Rastros

viernes, 9 de marzo de 2012


Después de hacerle el amor, cayó rendida al sueño. Como si no hubiera dormido en eónes.
Yo no podía frenar mi catarata de ideas, mientras ella, apoyando su delicado cabello en la almohada, quizá también pensaba. Pensaba dormida. La miré aunque supiera que sus párpados no rendirían cuenta a sus pupilas, me imaginé que podría estar en otra parte, menos en esta cama.
-¿De verdad quise evitarla?- la respuesta fue obvia al girar, ella estaba desnuda a mi lado hacía ya dos horas. Hace tan sólo otras tres, entre que fui a buscarla y la llevé al hotel para darnos placer... placer, sí, esa era la razón. Si ella tiene una vida fuera de estas paredes, una vida muy distinta de la mía. Tergiversaba verdades para verme, yo soy la excepción de la línea de su falda y siempre que puede me lo recuerda. Por eso es que nunca me atreví a saber demasiado de ella, aunque ahora estoy intentando saber por qué tiene esta lúgubre expresión, aún dormida. Volví la vista al techo y dejé que mi cabeza siguiera haciendo reflexión.
Ya no era feliz como antes, cuando me la cruzaba en los pasillos del lugar donde trabajo, ya no se paseaba con las comisuras de la boca en alto. Yo ya no podía ver ese halo, ni sentir la bestial sensación de coquetearle, rozarla, mirarle. No era la mujer que dos meses atrás me robaba el aliento, la que me hacía mentir y morir por sentir sus uñas en mi espalda.
Lo peor es que no conocía el motivo. Varias veces la oí decir que tenía dos hermosos hijos, muy parecidos a su padre, que su esposo era dedicado y buen amante. No les hacía falta el dinero, al contrario, pasaban sus vacaciones en el caribe abrazados por el calor ecuatoriano. Su auto reflejaba muy bien su estatus, inclusive me dio cortedad que subiera al mío, viejo, pero con mi estilo. Algo le faltaba, pero no sé qué.
Luego de esa noche, ella desapareció entre los pequeños rayos de sol que despedía el amanecer. No volví a verla. Ni en la oficina, ni en la ciudad. Las malas lenguas decían que su marido se la llevó lejos, que decidió empezar de nuevo. Bajé la cabeza y me alenté pensando que al menos volvería a ser la mujer que tanto me seducía.

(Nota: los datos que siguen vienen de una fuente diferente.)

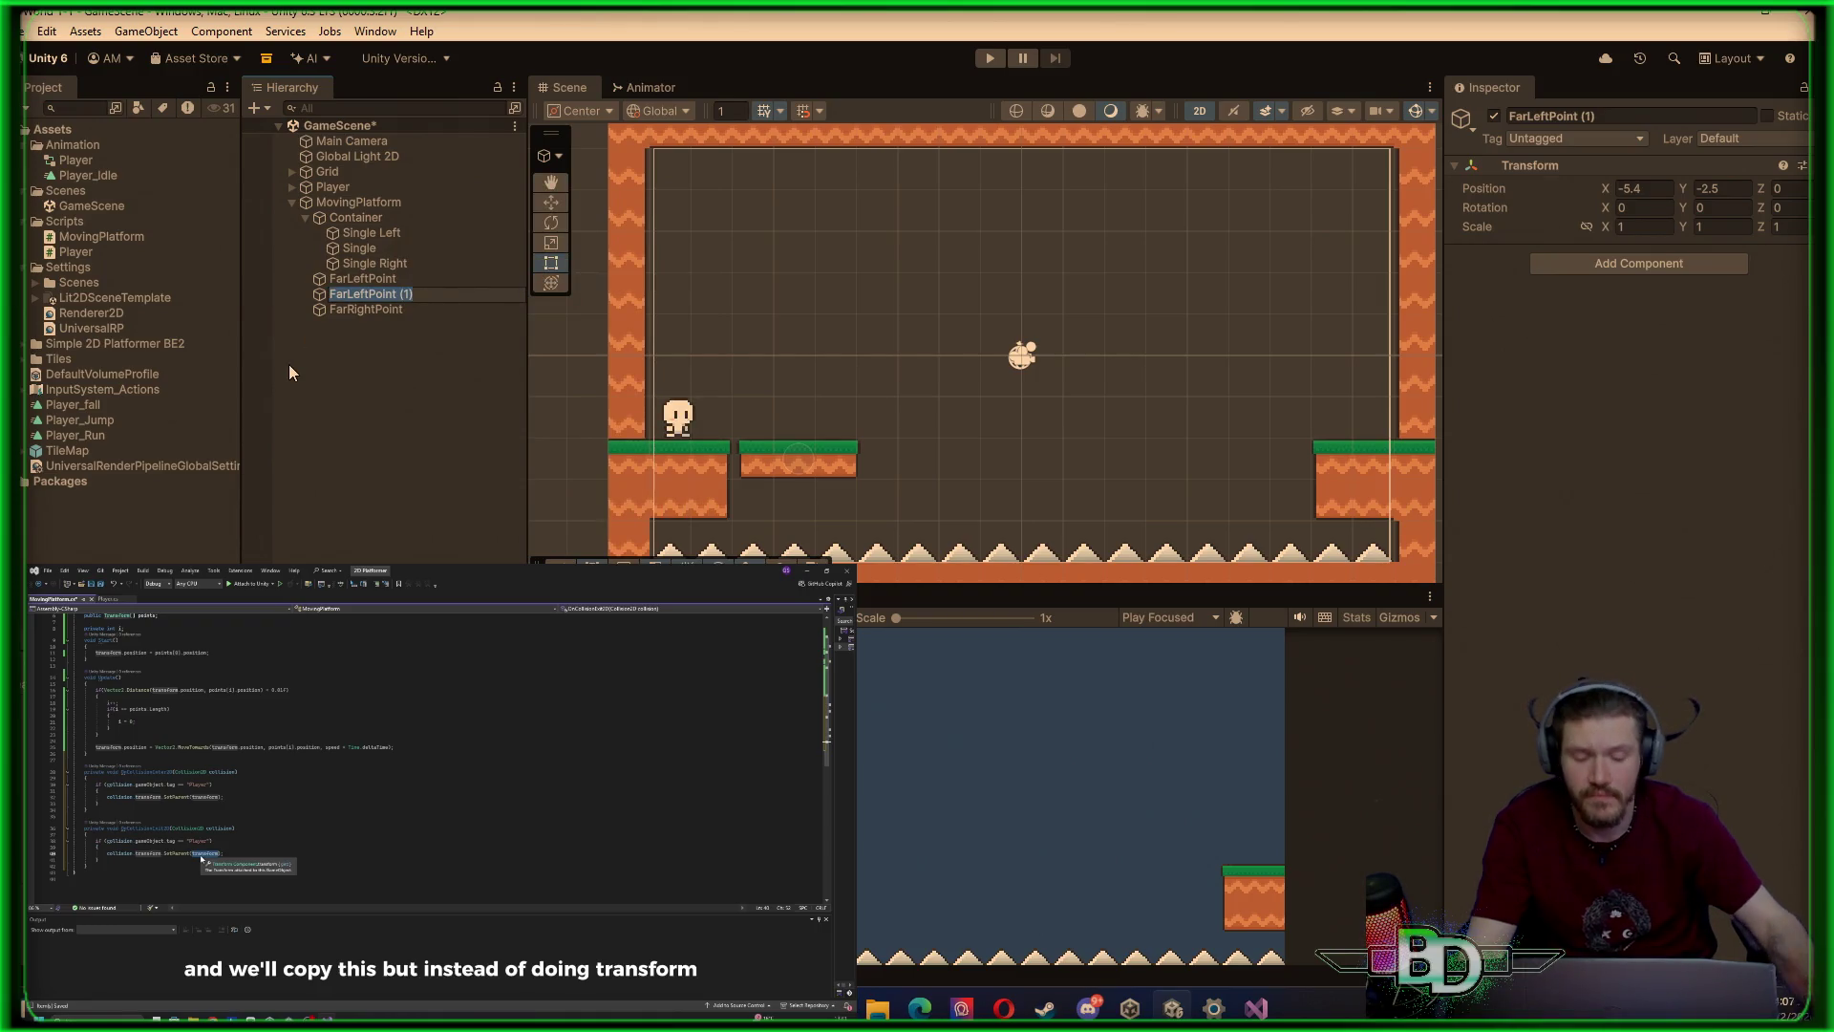
{"action": "type", "text": "A"}
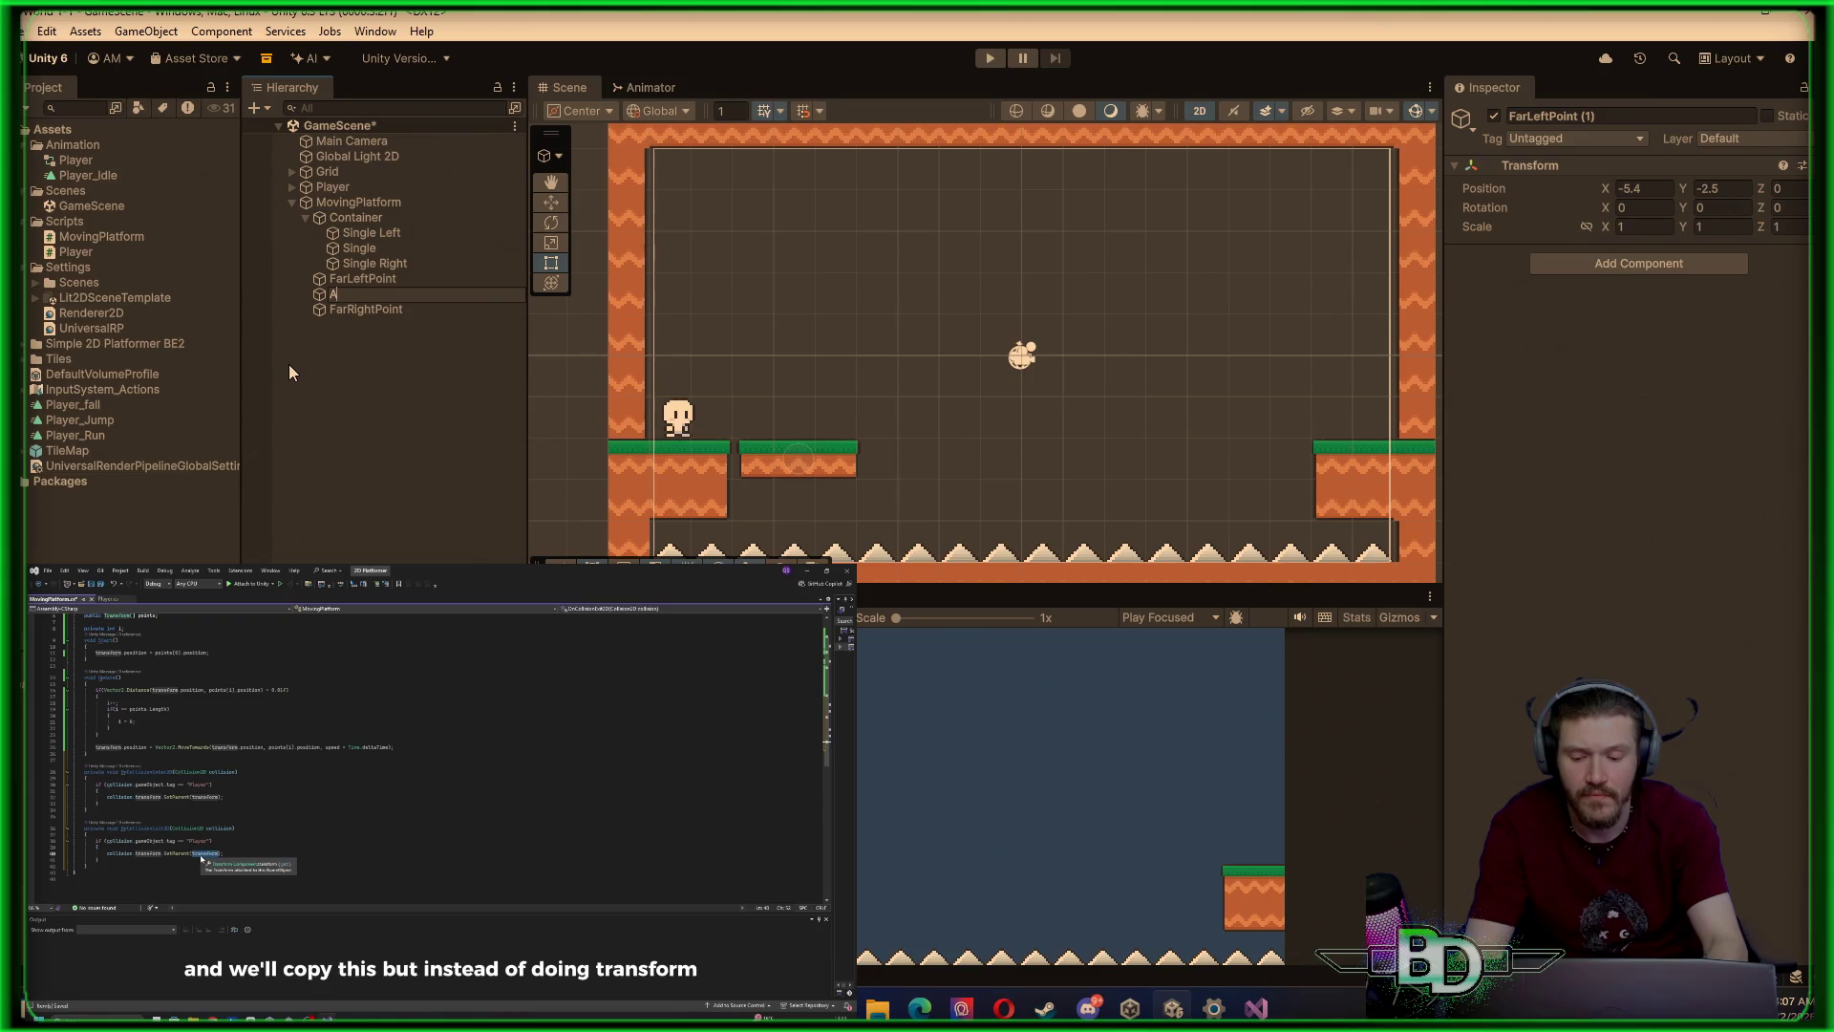
{"action": "type", "text": "rc Left"}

Una tarde, tras meses de haberme encerrado en esa maldita oficina de dos por dos, mi jefe me llamó: quería ofrecerme un ascenso. Mi sorpresa no fue la suma que pasaría a ganar, ni haber cerrado el trato con ese contrato y un apretón de manos... sino el porta retrato sobre el escritorio, donde mi jefe abrazaba a una mujer delicadísima y a dos niños, sus dos hijos. 
La dama de la foto, era la de la sonrisa rota. La mujer de tantas noches de hotel, la fugaz, la que se subía a mi Plymouth '73. La que me dejaba marcas en la piel y hacía que mi cabeza girara en círculos, la que sólo sonreía cuando pasaba por mi cubículo. Ella era la esposa de mi jefe.